Some chimpanzees slide thin sticks or leaf blades into termite mounds, for example, to fish for the tasty, crawling morsels. Others crumple leaves and use them like sponges to sop drinking water from tree hollows.
But while a few chimpanzees have been observed throwing rocks – perhaps with the goal of knocking prey unconscious, but perhaps simply as expressions of excitement – and a few others have been known to swing simple clubs, only people have been known to craft tools expressly to hunt prey.
Pruetz and co-worker Paco Bertolani, of the University of Cambridge, made the observations near Kedougou in southeastern Senegal. Unlike other chimpanzee sites currently under study, which are forested, this site is mostly open savannah. That environment is very much like the one in which early humans evolved and is distinct enough from other sites to expect differences in chimpanzee behaviors.
Pruetz recalled the first time she saw a member of the 35-member troop trimming leaves and side-branches off a branch it had broken off a tree.
“I just knew right away that she was making a tool,” Pruetz said, adding that she suspected – with some horror – what it was for, as well.

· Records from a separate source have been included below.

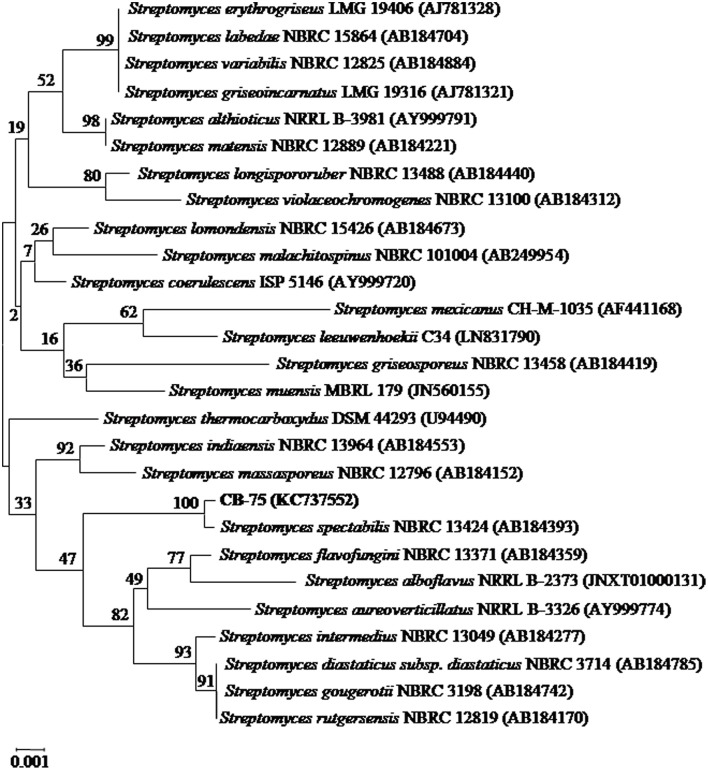
Neighbor-joining phylogenetic tree based on almost complete 16S rRNA gene sequences (1,490 nucleotides) showing the phylogenetic relationship between strain Streptomyces sp. CB-75 and representatives of some other related taxa. Bootstrap percentages based on 1,000 resamplings are listed at nodes, only values above 50% are shown. GenBank accession numbers are given in parentheses. Bar, 0.001 substitutions per nucleotide position.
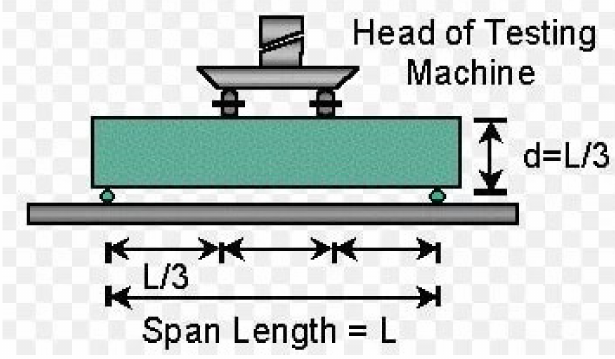
Figure 3. Loading Configuration: Four-Point Load Flexural Test (ASTM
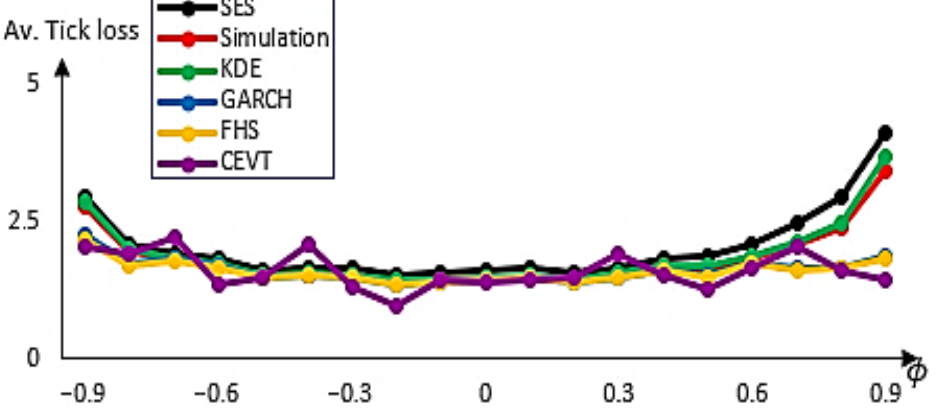
Figure 1. Average tick loss values for lead times of one week and when forecasting errors follow a lognormal distribution.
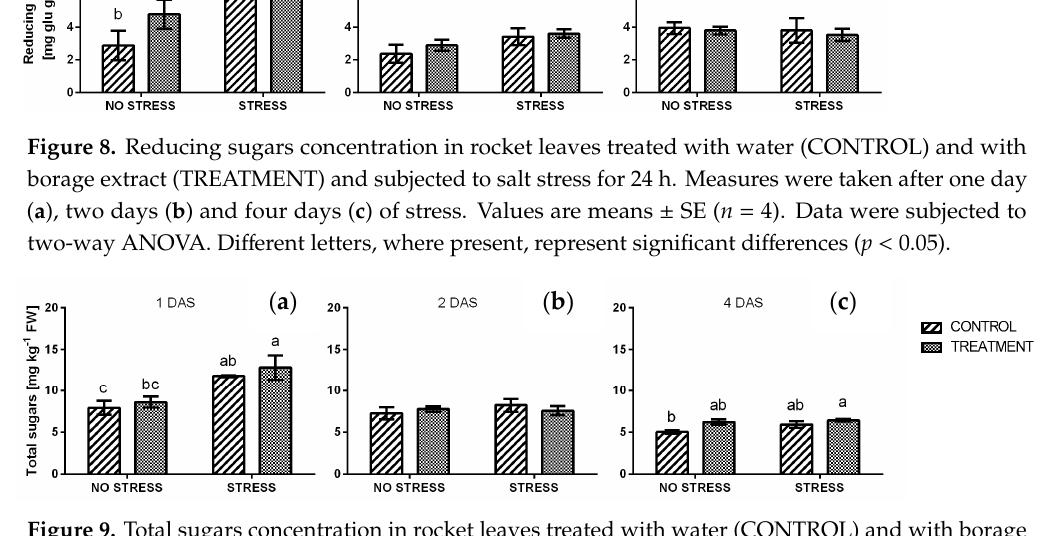
Figure 9. Total sugars concentration in rocket leaves treated with water (CONTROL) and with borage extract (TREATMENT) and subjected to salt stress (200 mM). Measures were taken after one day ( a ), two days ( b ) , and four days ( c ) of stress. Values are means ± SE ( n = 4). Data were subjected to two-way ANOVA. Different letters, where present, represent significant differences ( p < 0.05).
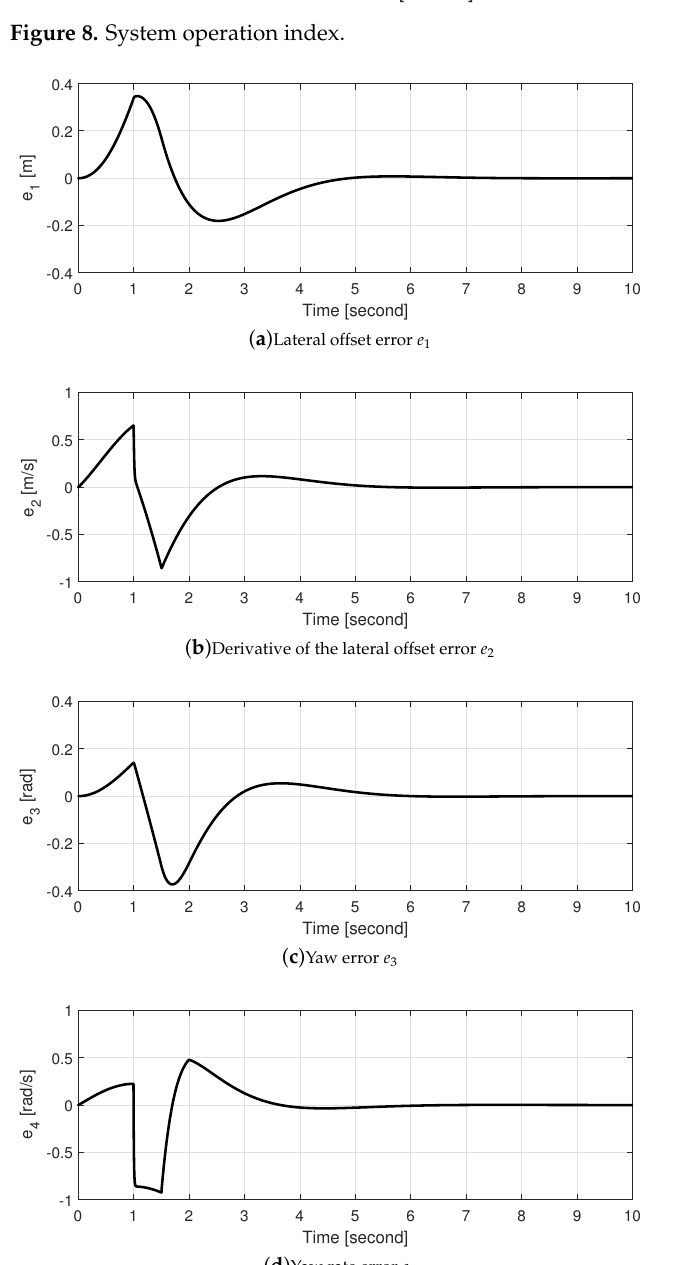
Figure 9. Lateral offset and yaw errors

But in that instance she was not able to follow the chimpanzee to see what she did with it.
Eventually the research duo documented 22 instances of spear-making and use, two-thirds of them involving females.
In a typical sequence, the animal first discovered a deep hollow suitable for bush babies, which are nocturnal and weigh about half a pound. Then the chimp would break off a nearby branch – on average about two feet long, but up to twice that length – trim it, sharpen it with its teeth, and poke it repeatedly into the hollow at a rate of about one or two jabs per second.
After every few jabs, the chimpanzee would sniff or lick the tip, as though testing to see whether it had caught anything.
In only one of 22 observations did a chimp get a bushbaby. But that is reasonably efficient, Pruetz said, compared to standard chimpanzee hunting practice, which involves chasing a monkey or other prey, grabbing it by the tail and then slamming its head against the ground.
Chimpanzee behavior is widely believed to offer a window on early human behavior, and many researchers have hoped that the animals – which are humans’ closest genetic cousins – might reveal something about the earliest use of wooden tools.
The discovery that some chimps today make wooden weapons supports the idea that early humans did too – perhaps as much as 5 million years ago – Stanford said.